═══ Source passage

Basic alumina/neutral alumina 18 (20 g) was added to a solution of 1a,b (0.01 mol) and ammonium thiocyanate (0.01 mol) in ethanol (20 mL) at room temperature. The reaction mixture was thoroughly mixed and air dried (in 100 mL beaker). It was then placed in an alumina bath inside the microwave oven and irradiated intermittently at 30s intervals for the specified time ( 2 ). On completion of reaction, as monitored by TLC examination (at an interval of 30s), the product was extracted into chloroform (3×10 mL). Removal of solvent under reduced pressure gave the desired product ( 2 ) which was recrystallized from ethanol.
- General Procedure for the synthesis of 1-[(2-benzoylamino) benzoyl]-3-methyl-5-pyrazolone (3a,b)
To the ethanolic (20 ml) solution of 1a,b (0.01 mol) and ethyl acetoacetate (0.01 mol) in 100 ml beaker, neutral alumina (20 g) was added. The reaction mixture was stirred well and dried in air. It was placed in an alumina bath and subjected to MWI intermittently at an interval of 30s for specified time ( 2 ). On completion of reaction, as monitored by TLC examination (at an interval of 30s), the product was extracted into ethanol (3×10 mL). Removal of solvent under reduced pressure gave the desired product ( 2 ) which was recrystallized from ethanol.
- General Procedure for the synthesis of 5-[2-(benzoylamino) phenyl]-2-aryl-1,3,4-Oxadiazole (4a,b)
To the ethanolic solution of 1a (0.01 mol) and carboxylic acid 5a,b (0.01 mol) in 100 ml beaker, acidic alumina montmorillonite K10 clay (20 g) was added. The reaction mixture was stirred well and dried in air. It was then placed in an alumina bath and subjected to MWI intermittently at an interval of 30s for specified time ( 2 ). On completion of reaction, as monitored by TLC examination, the product was extracted into ethanol (3×15 mL). Removal of solvent under reduced pressure gave the desired product ( 2 ) which was recrystallized from ethanol.

══════
═══ Information supplied

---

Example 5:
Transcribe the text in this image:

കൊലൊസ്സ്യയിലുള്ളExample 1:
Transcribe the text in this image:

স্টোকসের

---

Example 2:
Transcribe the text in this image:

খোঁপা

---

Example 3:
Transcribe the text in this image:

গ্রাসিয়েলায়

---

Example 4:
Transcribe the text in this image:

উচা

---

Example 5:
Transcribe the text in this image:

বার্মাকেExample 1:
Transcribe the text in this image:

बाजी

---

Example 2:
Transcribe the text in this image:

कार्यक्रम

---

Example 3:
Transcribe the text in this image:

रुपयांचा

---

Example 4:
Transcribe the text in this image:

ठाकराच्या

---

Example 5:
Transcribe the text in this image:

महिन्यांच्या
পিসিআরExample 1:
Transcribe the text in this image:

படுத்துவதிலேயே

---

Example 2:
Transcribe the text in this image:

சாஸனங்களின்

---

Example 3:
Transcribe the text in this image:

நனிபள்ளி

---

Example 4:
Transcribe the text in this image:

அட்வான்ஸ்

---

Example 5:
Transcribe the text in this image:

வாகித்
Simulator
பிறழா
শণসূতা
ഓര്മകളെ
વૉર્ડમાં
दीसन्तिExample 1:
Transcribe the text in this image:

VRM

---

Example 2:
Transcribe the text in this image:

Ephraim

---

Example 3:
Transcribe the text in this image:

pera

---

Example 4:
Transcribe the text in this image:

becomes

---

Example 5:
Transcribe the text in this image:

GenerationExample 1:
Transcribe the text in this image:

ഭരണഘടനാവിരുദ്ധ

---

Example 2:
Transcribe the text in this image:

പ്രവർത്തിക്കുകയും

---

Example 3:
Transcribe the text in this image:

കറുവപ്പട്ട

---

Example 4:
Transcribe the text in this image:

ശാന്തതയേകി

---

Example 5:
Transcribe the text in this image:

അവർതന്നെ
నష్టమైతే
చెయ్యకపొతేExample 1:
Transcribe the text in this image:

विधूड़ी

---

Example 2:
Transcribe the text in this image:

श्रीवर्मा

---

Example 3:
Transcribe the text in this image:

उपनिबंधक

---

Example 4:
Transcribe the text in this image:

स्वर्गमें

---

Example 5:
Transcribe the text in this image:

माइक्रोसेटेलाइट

══════

_Instruction_: In the synthesis procedures, into what solvent was the product of the pyrazolone synthesis (3a,b) extracted? These records come from a separate source.

_Response to the exercise_: Ethanol, in three 10 mL portions.